Because Kinnell has failed to make a substantial showing of the denial of a constitutional right, see 28 U.S.C. § 2253(c), we DENY his application for a certificate of appealability and DISMISS his appeal.

ENTERED FOR THE COURT

Stephen H. Anderson

Circuit Judge


FOOTNOTES
Click footnote number to return to corresponding location in the text.

*.This order and judgment is not binding precedent, except under the doctrines of law of the case, res judicata, and collateral estoppel. The court generally disfavors the citation of orders and judgments; nevertheless, an order and judgment may be cited under the terms and conditions of 10th Cir. R. 36.3.

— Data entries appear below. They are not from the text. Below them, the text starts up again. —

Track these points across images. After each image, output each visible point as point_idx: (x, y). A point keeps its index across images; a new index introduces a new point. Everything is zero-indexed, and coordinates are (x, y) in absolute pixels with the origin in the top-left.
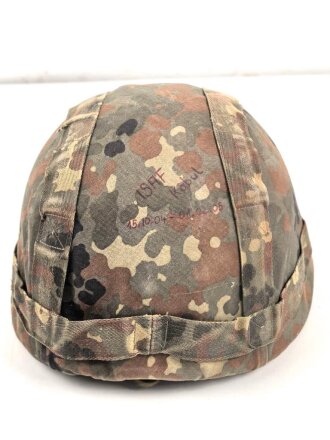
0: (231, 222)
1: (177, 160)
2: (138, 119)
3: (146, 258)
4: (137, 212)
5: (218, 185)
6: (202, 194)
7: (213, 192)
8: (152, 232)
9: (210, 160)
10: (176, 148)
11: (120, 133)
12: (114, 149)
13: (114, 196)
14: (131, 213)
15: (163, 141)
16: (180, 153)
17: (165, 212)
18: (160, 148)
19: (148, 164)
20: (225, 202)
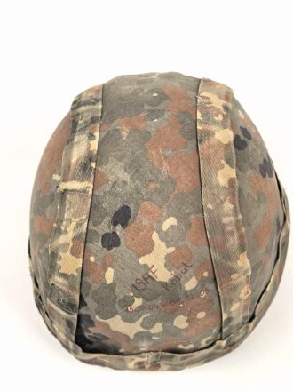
1: (168, 257)
3: (142, 330)
4: (133, 301)
5: (206, 274)
6: (191, 284)
7: (202, 282)
8: (147, 315)
9: (200, 251)
10: (168, 246)
11: (115, 224)
12: (111, 241)
13: (112, 287)
14: (127, 302)
15: (155, 236)
16: (171, 250)
17: (158, 302)
18: (153, 244)
19: (142, 261)
20: (211, 287)
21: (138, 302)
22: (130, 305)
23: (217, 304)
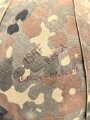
0: (83, 79)
1: (50, 38)
2: (29, 10)
4: (23, 72)
5: (76, 55)
6: (65, 61)
7: (74, 61)
8: (33, 85)
9: (73, 39)
10: (51, 30)
11: (17, 19)
12: (13, 29)
13: (9, 61)
14: (20, 73)
15: (42, 25)
16: (53, 34)
17: (41, 73)
18: (40, 30)
19: (32, 41)
20: (80, 66)
21: (27, 73)
22: (22, 75)
23: (83, 84)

1.Although Kinnell casts No. 99-3097 as a request for mandamus, that characterization does not circumvent our consideration of his appeal under 28 U.S.C. § 1915(g), since the action is plainly in the nature of a civil claim for money.

2.As we stated in a recent unpublished opinion, "Rolly O. Kinnell is well known to this court." Kinnell v. State of Kansas, No. 98-3225, 1999 WL 26875 *1 (10th Cir. Jan 15, 1999) (noting that at least four of his recent appeals have been dismissed as frivolous, and three others have been summarily affirmed).

3.While Osborn concerned our review of the district court's decision on the merits, in this case we are reviewing a dismissal for failure to exhaust. Nonetheless, noting that this is the second time Kinnell attempts to appeal the district court's dismissal, in the interest of judicial efficiency and notwithstanding the procedural differences, we exercise our discretion under Osborn to address Kinnell's substantive legal arguments.

4.To the extent that Kinnell claims a Sixth Amendment violation (that his prior 1977 state court conviction resulted from ineffective assistance of counsel), he has failed to obtain any relief from that 1977 conviction, and therefore we find no constitutional violation resulting from the use of that conviction at sentencing. See Custis v. United States, 511 U.S. 485, 497 (1994).

5.It is not entirely clear whether Kinnell's conclusory ineffectiveness claim relates to his present case or to his 1977 previous conviction which was used to enhance his current sentence.